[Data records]
========

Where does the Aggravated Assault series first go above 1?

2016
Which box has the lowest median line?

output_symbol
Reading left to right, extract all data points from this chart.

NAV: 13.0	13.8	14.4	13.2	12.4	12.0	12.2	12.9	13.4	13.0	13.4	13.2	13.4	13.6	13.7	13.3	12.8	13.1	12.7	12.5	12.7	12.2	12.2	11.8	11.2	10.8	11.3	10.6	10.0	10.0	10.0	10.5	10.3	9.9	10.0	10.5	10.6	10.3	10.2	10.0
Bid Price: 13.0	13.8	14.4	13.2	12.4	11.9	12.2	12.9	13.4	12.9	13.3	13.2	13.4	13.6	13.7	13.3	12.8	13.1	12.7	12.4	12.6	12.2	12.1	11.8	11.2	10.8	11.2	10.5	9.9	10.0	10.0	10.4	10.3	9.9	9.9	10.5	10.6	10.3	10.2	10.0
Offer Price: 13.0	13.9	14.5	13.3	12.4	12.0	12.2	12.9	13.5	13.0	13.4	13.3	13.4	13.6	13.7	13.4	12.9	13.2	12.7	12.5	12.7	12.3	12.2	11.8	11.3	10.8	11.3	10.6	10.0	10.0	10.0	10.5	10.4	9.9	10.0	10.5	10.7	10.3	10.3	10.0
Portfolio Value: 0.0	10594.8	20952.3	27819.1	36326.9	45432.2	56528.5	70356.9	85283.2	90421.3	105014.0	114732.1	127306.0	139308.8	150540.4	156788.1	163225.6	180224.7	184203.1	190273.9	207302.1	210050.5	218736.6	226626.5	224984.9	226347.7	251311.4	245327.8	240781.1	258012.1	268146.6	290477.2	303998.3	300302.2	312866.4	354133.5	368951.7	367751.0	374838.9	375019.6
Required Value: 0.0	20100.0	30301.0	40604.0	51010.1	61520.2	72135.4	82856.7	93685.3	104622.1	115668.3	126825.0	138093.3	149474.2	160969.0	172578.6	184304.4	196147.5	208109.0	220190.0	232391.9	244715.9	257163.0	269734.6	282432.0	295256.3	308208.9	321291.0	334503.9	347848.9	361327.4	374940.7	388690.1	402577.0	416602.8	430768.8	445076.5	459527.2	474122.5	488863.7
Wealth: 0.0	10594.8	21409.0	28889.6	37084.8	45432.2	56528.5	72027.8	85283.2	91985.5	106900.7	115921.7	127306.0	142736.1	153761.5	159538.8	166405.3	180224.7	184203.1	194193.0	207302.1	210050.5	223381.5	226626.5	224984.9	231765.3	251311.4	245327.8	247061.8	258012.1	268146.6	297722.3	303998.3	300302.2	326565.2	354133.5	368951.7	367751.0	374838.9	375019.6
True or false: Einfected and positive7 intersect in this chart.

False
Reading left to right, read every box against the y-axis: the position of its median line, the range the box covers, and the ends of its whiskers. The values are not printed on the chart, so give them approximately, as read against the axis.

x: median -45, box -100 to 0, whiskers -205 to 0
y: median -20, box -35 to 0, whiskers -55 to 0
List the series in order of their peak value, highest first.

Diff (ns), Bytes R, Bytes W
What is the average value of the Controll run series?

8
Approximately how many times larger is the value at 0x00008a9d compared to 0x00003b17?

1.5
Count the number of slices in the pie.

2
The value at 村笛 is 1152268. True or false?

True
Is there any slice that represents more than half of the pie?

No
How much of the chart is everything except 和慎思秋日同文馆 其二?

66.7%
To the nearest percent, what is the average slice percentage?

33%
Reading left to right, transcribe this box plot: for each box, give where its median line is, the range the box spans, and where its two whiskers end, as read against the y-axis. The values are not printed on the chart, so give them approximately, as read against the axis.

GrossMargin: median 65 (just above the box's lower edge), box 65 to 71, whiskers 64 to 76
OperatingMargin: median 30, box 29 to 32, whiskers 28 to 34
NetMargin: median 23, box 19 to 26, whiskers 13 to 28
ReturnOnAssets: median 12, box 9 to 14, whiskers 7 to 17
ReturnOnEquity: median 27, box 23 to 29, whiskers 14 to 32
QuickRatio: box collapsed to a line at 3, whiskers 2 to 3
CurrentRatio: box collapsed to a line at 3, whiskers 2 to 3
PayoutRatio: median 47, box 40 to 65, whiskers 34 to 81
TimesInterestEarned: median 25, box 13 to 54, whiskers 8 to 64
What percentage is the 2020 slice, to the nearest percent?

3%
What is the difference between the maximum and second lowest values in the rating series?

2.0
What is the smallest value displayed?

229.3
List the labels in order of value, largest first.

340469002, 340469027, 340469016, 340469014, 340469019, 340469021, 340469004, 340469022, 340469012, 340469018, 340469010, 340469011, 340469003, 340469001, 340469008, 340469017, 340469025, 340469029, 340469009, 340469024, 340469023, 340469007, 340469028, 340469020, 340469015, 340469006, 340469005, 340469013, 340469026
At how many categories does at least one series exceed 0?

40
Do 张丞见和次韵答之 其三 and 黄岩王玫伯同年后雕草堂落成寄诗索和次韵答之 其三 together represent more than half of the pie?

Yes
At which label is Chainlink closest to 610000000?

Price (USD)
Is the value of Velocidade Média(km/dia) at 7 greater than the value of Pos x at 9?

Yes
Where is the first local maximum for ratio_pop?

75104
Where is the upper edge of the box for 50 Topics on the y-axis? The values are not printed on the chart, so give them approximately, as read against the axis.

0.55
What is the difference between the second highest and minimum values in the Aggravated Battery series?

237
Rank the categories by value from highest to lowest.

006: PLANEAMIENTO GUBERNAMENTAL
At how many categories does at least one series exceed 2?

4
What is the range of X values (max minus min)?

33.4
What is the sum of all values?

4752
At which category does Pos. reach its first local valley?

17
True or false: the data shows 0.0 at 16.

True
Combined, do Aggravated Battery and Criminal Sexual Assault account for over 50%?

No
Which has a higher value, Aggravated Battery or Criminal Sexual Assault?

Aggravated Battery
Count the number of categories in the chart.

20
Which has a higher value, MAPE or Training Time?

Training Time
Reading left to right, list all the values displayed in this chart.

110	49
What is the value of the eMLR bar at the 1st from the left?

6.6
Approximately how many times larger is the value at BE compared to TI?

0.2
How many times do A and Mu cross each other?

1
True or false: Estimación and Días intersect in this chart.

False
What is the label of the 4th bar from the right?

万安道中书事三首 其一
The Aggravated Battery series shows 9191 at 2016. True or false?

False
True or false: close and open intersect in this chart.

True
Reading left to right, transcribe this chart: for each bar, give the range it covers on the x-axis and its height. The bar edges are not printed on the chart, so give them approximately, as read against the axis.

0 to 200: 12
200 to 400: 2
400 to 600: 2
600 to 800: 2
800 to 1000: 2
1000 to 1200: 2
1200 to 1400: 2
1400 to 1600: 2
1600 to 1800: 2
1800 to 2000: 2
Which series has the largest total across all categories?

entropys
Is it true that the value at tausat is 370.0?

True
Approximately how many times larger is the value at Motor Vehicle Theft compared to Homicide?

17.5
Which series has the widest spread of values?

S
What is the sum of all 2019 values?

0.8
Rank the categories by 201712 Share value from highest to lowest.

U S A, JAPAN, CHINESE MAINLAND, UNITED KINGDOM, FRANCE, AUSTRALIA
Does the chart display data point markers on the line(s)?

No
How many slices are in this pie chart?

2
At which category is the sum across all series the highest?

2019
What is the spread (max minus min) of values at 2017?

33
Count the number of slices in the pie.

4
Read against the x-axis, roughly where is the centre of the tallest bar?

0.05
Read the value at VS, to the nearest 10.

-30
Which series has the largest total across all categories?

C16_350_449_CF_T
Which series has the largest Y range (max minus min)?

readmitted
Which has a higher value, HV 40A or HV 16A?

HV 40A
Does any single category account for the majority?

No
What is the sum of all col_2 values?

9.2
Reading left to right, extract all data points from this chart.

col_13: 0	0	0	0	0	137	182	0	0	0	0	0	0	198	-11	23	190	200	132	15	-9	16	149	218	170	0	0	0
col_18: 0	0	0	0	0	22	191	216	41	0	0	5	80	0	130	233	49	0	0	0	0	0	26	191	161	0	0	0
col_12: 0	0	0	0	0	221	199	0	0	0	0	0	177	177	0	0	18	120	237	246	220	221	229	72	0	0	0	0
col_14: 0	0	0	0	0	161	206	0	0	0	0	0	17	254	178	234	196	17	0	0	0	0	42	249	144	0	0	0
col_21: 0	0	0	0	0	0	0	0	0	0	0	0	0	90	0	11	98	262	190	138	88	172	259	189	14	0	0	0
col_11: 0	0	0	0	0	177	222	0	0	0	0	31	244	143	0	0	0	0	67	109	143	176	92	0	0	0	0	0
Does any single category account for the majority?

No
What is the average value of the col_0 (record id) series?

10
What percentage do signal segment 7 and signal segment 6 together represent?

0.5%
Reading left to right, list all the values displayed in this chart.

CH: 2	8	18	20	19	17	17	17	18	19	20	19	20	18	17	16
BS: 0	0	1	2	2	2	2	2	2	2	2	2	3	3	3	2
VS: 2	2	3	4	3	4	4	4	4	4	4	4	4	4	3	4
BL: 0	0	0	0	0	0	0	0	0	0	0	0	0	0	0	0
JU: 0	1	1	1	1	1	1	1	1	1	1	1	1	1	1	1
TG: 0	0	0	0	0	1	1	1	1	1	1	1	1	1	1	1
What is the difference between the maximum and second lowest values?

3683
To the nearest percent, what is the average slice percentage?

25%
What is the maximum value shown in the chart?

========

**What this task involves**: Count how many of the lines above contain the string "category", and give only that number.

**Your response**: 4